If you want her to be interested in you, do something interesting.


----------



## TAMAT (Jun 20, 2015)

Jeno,

Your W has emotionally separated from you and is in an emotional affair with this Woman friend of hers, it might not be physical/sexual at this time but there's at lease a 50% chance it is.

In any event no use speculating, get access to her communications, snoop by every means possible, and I think you will have your answer.

Has she said something like "I love you, but I'm not in love with you" to you?


----------



## TRy (Sep 14, 2011)

Jeno said:


> hi everyone, I'm new to this. First sight I've ever been on for this kind of thing. I guess me and my wife have been growing further and further apart. she wants to spend pretty much all her time with her girlfriend they even take vacations together. I guess mostly my big question is how do I deal with this? and as time goes on it's getting worse.


 Most divorces are not over infidelity. They are for reasons such as this. That being said infidelity should not be ruled out. What is happening could be for 3 main reasons.

1) Loss of affection. She loves you but is no longer in love with you.
2) She is having an affair with another man ("OM") and using her girlfriend as cover for the affair.
3) She is having an emotional affair ("EA") or physical affair ("PA") with the girlfriend.

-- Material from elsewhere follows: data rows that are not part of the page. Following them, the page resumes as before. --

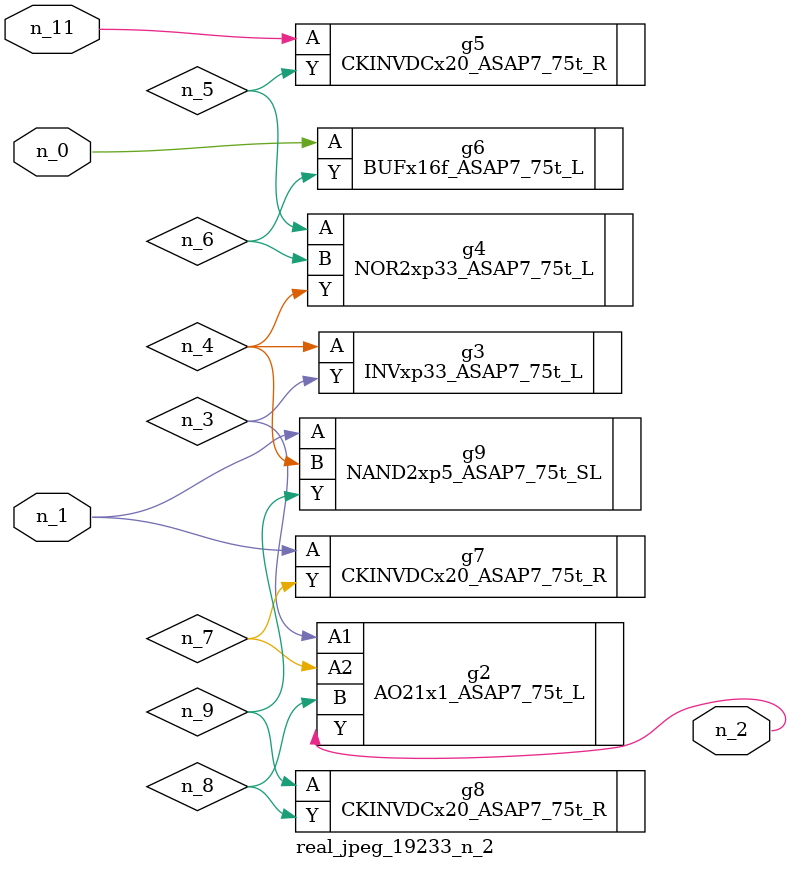
<source format=v>
module real_jpeg_19233_n_2 (n_1, n_11, n_0, n_2);

input n_1;
input n_11;
input n_0;

output n_2;

wire n_5;
wire n_4;
wire n_8;
wire n_6;
wire n_7;
wire n_3;
wire n_9;

BUFx16f_ASAP7_75t_L g6 ( 
.A(n_0),
.Y(n_6)
);

CKINVDCx20_ASAP7_75t_R g7 ( 
.A(n_1),
.Y(n_7)
);

NAND2xp5_ASAP7_75t_SL g9 ( 
.A(n_1),
.B(n_4),
.Y(n_9)
);

AO21x1_ASAP7_75t_L g2 ( 
.A1(n_3),
.A2(n_7),
.B(n_8),
.Y(n_2)
);

INVxp33_ASAP7_75t_L g3 ( 
.A(n_4),
.Y(n_3)
);

NOR2xp33_ASAP7_75t_L g4 ( 
.A(n_5),
.B(n_6),
.Y(n_4)
);

CKINVDCx20_ASAP7_75t_R g8 ( 
.A(n_9),
.Y(n_8)
);

CKINVDCx20_ASAP7_75t_R g5 ( 
.A(n_11),
.Y(n_5)
);


endmodule
</source>
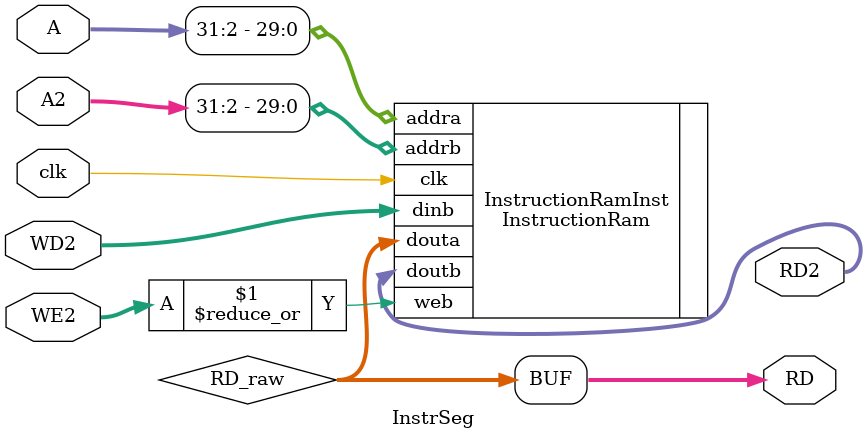
<source format=v>
`timescale 1ns / 1ps
module InstrSeg(
    input  wire clk,
    //Instrution Memory Access
    input  wire [31:0] A,
    output wire [31:0] RD,
    //Instruction Memory Debug
    input  wire [31:0] A2,
    input  wire [31:0] WD2,
    input  wire [ 3:0] WE2,
    output wire [31:0] RD2
    //
);     
    wire [31:0] RD_raw;
    InstructionRam InstructionRamInst (
         .clk    (clk),                        
         .addra  (A[31:2]),                        
         .douta  (RD_raw),
         .web    (|WE2),
         .addrb  (A2[31:2]),
         .dinb   (WD2),
         .doutb  (RD2)
     );
    // Add clear and stall support
    // if chip not enabled, output output last read result
    // else if chip clear, output 0
    // else output values from bram
  
    assign RD =  RD_raw;

endmodule


//????
    //InstrSeg??????????Bram?????????????InstructionRam?
    //????????block memory???????????xilinx?bram ip???

//????  
    //????????????????????
    //InstructionRam InstructionRamInst (
    //     .clk    (),                        
    //     .addra  (),                        
    //     .douta  ( RD_raw     ),
    //     .web    ( |WE2       ),
    //     .addrb  ( A2[31:2]   ),
    //     .dinb   ( WD2        ),
    //     .doutb  ( RD2        )
    // );
//????
    //输入到DataRam的addra是字地址，一个字32bit
</source>
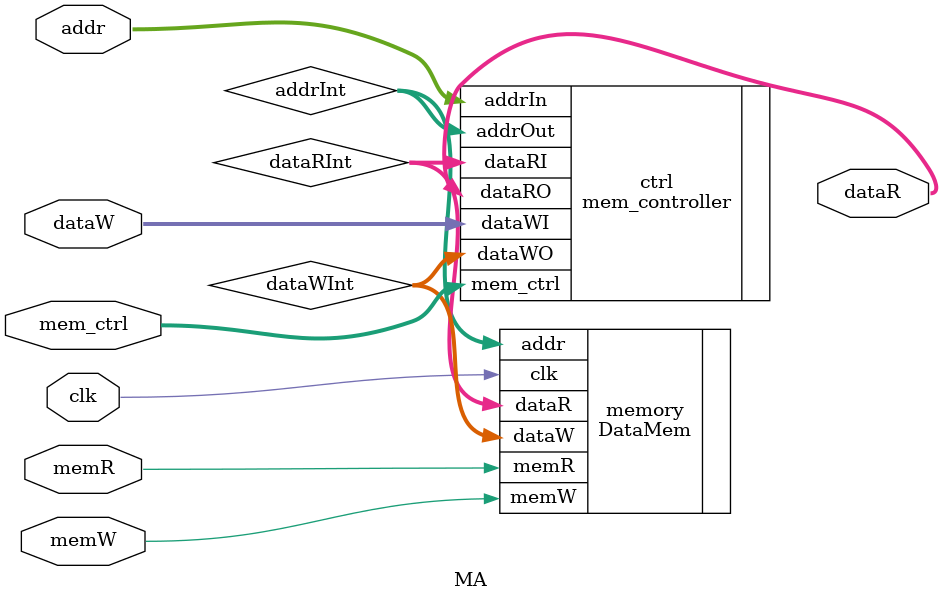
<source format=sv>
/*
memctrl┌──────────────────────────────┐
 ──────►        mem_controller        │
 [2:0] │   ┌──────────────────────┐   │
       │   │                      │   │
 addr  │   │                      │   │dataR
 ──────►   │addr  ┌────────┐dataR │   ├──────►
 [31:0]│   ├──────►        ├──────►   │[31:0]
       │   │[11:0]│        │[31:0]│   │ 
 	   │   │      │DataMem │      │   │
 dataW │   │dataW │        │      │   │
 ──────►   ├──────►        │      │   │
 [31:0]│   │[31:0]└─▲────▲─┘      │   │
       └───┘        │    │        └───┘
                    │   memW
                   memR
*/

module MA(dataR, dataW, addr, mem_ctrl, memR, memW, clk);
	input logic [31:0] addr;
	input logic [31:0] dataW; 
	input bit memR; 
	input bit memW; 
	input bit clk;
	input logic [2:0] mem_ctrl;
	output logic [31:0] dataR; 
	
	logic [11:0] addrInt;
	logic [31:0] dataWInt;
	logic [31:0] dataRInt;
	
	mem_controller ctrl(.dataRI(dataRInt),
						.dataRO(dataR),
						.addrIn(addr),
						.addrOut(addrInt), 
						.dataWI(dataW), 
						.dataWO(dataWInt), 
						.mem_ctrl(mem_ctrl)
					   );
	
	DataMem memory(.addr(addrInt), 
				   .dataW(dataWInt), 
				   .dataR(dataRInt), 
				   .memR(memR), 
				   .memW(memW), 
				   .clk(clk)
				  );
endmodule
	
</source>
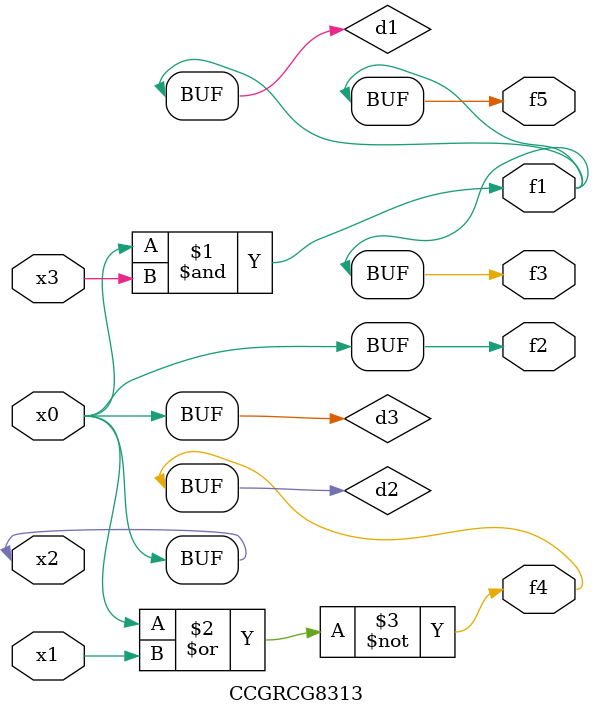
<source format=v>
module CCGRCG8313(
	input x0, x1, x2, x3,
	output f1, f2, f3, f4, f5
);

	wire d1, d2, d3;

	and (d1, x2, x3);
	nor (d2, x0, x1);
	buf (d3, x0, x2);
	assign f1 = d1;
	assign f2 = d3;
	assign f3 = d1;
	assign f4 = d2;
	assign f5 = d1;
endmodule

</source>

Regardless of the reason, you have a right to be happy, and what she is doing does not make you happy. You need to sit your wife down and talk to her about this. First ask her if she is seeing someone else. Then ask her if she is having a relationship with her girlfriend. If she says no, tell her that regardless you cannot imagine living the rest of your life like this with her. Tell her that somewhere out there is a woman that wants to make you her priority in life. A woman that wants to spend her time with you. A woman that wants to vacation with you. A woman that would wake up every day and thank God that you are in her life. Tell her that right now that woman is not her. Then ask her if she wants to stay married to you. Ask this question and shut up. If she does not answer after a long silent spell, tell her that her unwillingness to say yes, is that same as saying no, and that you will proceed accordingly. If she says yes, tell her exactly what changes you want of her. Be reasonable, but do not compromise on what you want to be happy.


----------



## Tony Conrad (Oct 7, 2013)

You need to let her know how you feel. It may come to the point her or me but you don't want to precipitate that if it can be sorted out. Wives do need friends and we cannot keep them under lock and key but moderation is needed here. Her first and most important relationship should be with you. It must be obvious to her what is happening but perhaps you mentioning it would get the point across. Does she still take holidays with you?


----------